**Extracted page text data**

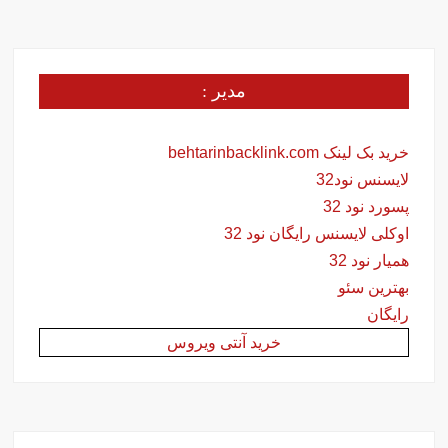
مدیر :
خرید بک لینک behtarinbacklink.com
لایسنس نود32
پسورد نود 32
اوکلی لایسنس رایگان نود 32
همیار نود 32
بهترین سئو
رایگان
خرید آنتی ویروس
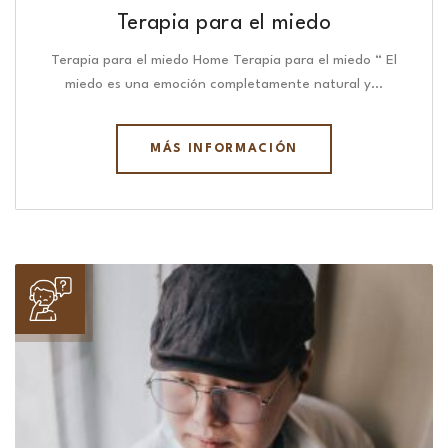
Terapia para el miedo
Terapia para el miedo Home Terapia para el miedo “ El
miedo es una emoción completamente natural y…
MÁS INFORMACIÓN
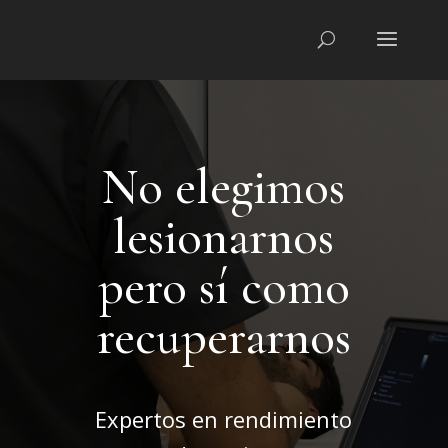
No elegimos
lesionarnos
pero sí como
recuperarnos
Expertos en rendimiento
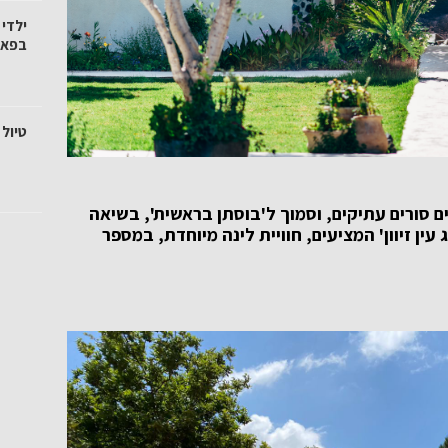
ילדי
בפאר
טיול 
ים סורים עתיקים, וסמוך ל'בוסתן בראשית', בשיאה
עין זיוון' המציעים, חוויית לינה מיוחדת, במספר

**To do**
Output each line above exactly as it stands, omitting the pictures.

**Reply to the task**
مدیر :
خرید بک لینک behtarinbacklink.com
لایسنس نود32
پسورد نود 32
اوکلی لایسنس رایگان نود 32
همیار نود 32
بهترین سئو
رایگان
خرید آنتی ویروس
Terapia para el miedo
Terapia para el miedo Home Terapia para el miedo “ El
miedo es una emoción completamente natural y…
MÁS INFORMACIÓN
No elegimos
lesionarnos
pero sí como
recuperarnos
Expertos en rendimiento
ילדי
בפאר
טיול 
ים סורים עתיקים, וסמוך ל'בוסתן בראשית', בשיאה
עין זיוון' המציעים, חוויית לינה מיוחדת, במספר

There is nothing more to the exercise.